:: PASSAGE TO READ ::
--- START ---
Someone recommended checking out the room we’d been in first, to see if that bathroom were still intact, in case something else came our way. I was about to head out the door when a sopping wet Whitney pulled me back and said, “Don’t leave until the other door is open.” Bethany got the room unlocked and we ran inside, pushing and generally acting a little less crazy than a mob.
The girls who lived there were kind of overwhelmed, because it was just as messed up as the other room, only this time it was their things that were strewn around. One girl brought out her shoe tree, because several girls were only wearing socks and there was glass all over the floor.
All of a sudden someone knocked on the door and yelled, “Get out! Get out! Get to the commons, under the stairs!” My brain just sighed and thought ‘what now?’ but with an exclamation point too, because it was scary. I lost Whitney and Jo, so when I got out of the room I paused and heard someone say ‘gas leak.’ That set me off panicking again, so I ran across the sewage-y courtyard, but my shoe came partially off, so I had to limp run, and I didn’t know where my friends were, and I was sure I was either going to blow up or get sucked away.
We got to the commons along with 50 other girls, and we hectically climbed over the the stair railing and dropped to safety. Probably 40 girls were crammed under there, and I was about to shoot some of them who were talking loudly on their cell phones while RAs were yelling at us to give us instructions.
I was calm again at this point, because it was over. Surely it was over. We stayed there, lacking oxygen, for maybe fifteen minutes. Then someone decided we needed to go to White Hall. We climbed out of the stairwell and waited for everyone like good lil’ cattle, then began our Bataan Death March across campus.
--- END ---
:: INSTRUCTIONS TO FOLLOW ::
Carry the first-person account of the campus emergency forward from its last sentence. The records placed next on the page are not needed for this work.

:: THE DATA ::
--- START ---
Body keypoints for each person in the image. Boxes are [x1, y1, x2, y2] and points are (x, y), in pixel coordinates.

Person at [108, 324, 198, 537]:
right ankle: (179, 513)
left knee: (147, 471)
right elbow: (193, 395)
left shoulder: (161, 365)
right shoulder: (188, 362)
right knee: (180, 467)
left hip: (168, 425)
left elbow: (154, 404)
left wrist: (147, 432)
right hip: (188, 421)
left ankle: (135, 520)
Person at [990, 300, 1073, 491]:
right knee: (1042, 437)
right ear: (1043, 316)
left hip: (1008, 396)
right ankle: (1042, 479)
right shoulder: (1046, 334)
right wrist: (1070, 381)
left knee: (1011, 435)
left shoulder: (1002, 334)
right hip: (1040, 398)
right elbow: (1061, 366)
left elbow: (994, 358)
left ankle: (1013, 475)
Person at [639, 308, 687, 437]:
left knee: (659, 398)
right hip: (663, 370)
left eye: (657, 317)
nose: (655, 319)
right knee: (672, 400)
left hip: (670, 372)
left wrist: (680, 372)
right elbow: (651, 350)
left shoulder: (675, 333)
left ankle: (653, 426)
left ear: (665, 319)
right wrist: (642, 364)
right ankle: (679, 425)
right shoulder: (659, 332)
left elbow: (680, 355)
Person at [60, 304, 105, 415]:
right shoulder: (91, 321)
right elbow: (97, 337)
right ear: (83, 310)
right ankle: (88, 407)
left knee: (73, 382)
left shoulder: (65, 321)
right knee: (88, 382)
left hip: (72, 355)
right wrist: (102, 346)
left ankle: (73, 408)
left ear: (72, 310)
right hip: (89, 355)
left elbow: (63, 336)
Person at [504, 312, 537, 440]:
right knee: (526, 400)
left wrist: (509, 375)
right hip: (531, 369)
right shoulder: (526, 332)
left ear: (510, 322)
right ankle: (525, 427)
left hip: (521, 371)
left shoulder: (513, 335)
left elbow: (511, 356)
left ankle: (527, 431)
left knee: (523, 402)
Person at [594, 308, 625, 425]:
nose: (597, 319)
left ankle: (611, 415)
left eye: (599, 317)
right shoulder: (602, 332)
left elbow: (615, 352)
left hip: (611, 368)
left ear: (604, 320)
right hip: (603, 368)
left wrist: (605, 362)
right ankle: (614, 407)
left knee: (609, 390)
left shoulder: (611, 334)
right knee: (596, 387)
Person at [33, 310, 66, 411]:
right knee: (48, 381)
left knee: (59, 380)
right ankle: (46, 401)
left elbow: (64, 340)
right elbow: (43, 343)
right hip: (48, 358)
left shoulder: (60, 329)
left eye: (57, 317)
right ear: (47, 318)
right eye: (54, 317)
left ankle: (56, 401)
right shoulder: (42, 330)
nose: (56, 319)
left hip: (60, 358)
--- END ---
:: OUTPUT BELOW ::
Jo and I walked together, holding hands, and thank goodness I was with someone who could joke. We talked about how I could make my Gender & Sexuality project about how many girls/girls held hands and how many guys/guys held hands in the wake of trauma. Some girl was sobbing behind us, so we grabbed her and I held her hands as we walked. Turned out her name was Elizabeth, but I never really saw her face.
Walking out of McAfee was crazy. The light post in the courtyard was on the ground, the top shattered. Dodd’s walls were all over the ground, and some guys had made a way through the debris and bricks, directing us through with flashlights. It was such a disaster area.
And then we walked past Hurt. Oh my gosh, it took my breath away. Some of the buildings were leveled to the ground, and almost all of them were missing walls so that we could see into people’s rooms. That got my panic back up, because looking at the devastation, I was sure people were dead. There was no way there couldn’t be. Cars were upside down, and nearly all the windows were blown out. It was chaos.
We walked down the road past Jennings and saw the huge hole in its roof. Jo and I started joking again, asking how the amphitheater was. We were over-dramatic and laughing hysterically, thinking of the pathetic concrete slab that had cost so much money, money which was needed now. Then we saw the clock tower, which was completely fine! Ridiculous. I joked that it was a good thing it was too short, and Jo added that the tornado probably hadn’t even noticed it, it was so small.
Finally we arrived at White Hall, which was stuffed with students in the halls and the rooms. Along one hallway there were kids getting bandaged and there was blood and I tried not to look but I kind of did. We stayed there for probably half an hour, and everyone was hugging each other and making sure everyone was okay. I saw Kyle, and we exchanged greetings as if nothing had happened. That was fun. We had to sign a sheet of paper, which was a kind of ineffective role call.
As if we hadn’t been moved around enough, someone decided we needed to go to the PAC. It felt more like they wanted to show off how bad the campus was. We had reunited with Whitney and Brittany by that time, and the four of us walked down the sidewalks holding hands. Benches were all over the place, and thank goodness, the other side of the clock tower was minimally damaged. That was kind of comforting. I guess because it seemed fair.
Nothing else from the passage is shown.